What this task involves: Transcribe the data exactly. Leave nothing out.

Provided records:
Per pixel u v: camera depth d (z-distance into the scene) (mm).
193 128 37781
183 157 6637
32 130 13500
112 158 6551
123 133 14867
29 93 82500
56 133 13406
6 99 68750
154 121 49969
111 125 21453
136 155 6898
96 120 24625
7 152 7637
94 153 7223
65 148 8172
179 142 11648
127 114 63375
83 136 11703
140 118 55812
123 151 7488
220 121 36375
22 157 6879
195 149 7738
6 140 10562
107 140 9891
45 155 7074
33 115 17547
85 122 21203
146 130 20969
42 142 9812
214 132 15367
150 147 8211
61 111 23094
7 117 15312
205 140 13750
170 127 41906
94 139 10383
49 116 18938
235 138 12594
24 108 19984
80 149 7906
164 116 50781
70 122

Solution to this task:
Per pixel u v: camera depth d (z-distance into the scene) (mm).
193 128 37781
183 157 6637
32 130 13500
112 158 6551
123 133 14867
29 93 82500
56 133 13406
6 99 68750
154 121 49969
111 125 21453
136 155 6898
96 120 24625
7 152 7637
94 153 7223
65 148 8172
179 142 11648
127 114 63375
83 136 11703
140 118 55812
123 151 7488
220 121 36375
22 157 6879
195 149 7738
6 140 10562
107 140 9891
45 155 7074
33 115 17547
85 122 21203
146 130 20969
42 142 9812
214 132 15367
150 147 8211
61 111 23094
7 117 15312
205 140 13750
170 127 41906
94 139 10383
49 116 18938
235 138 12594
24 108 19984
80 149 7906
164 116 50781
70 122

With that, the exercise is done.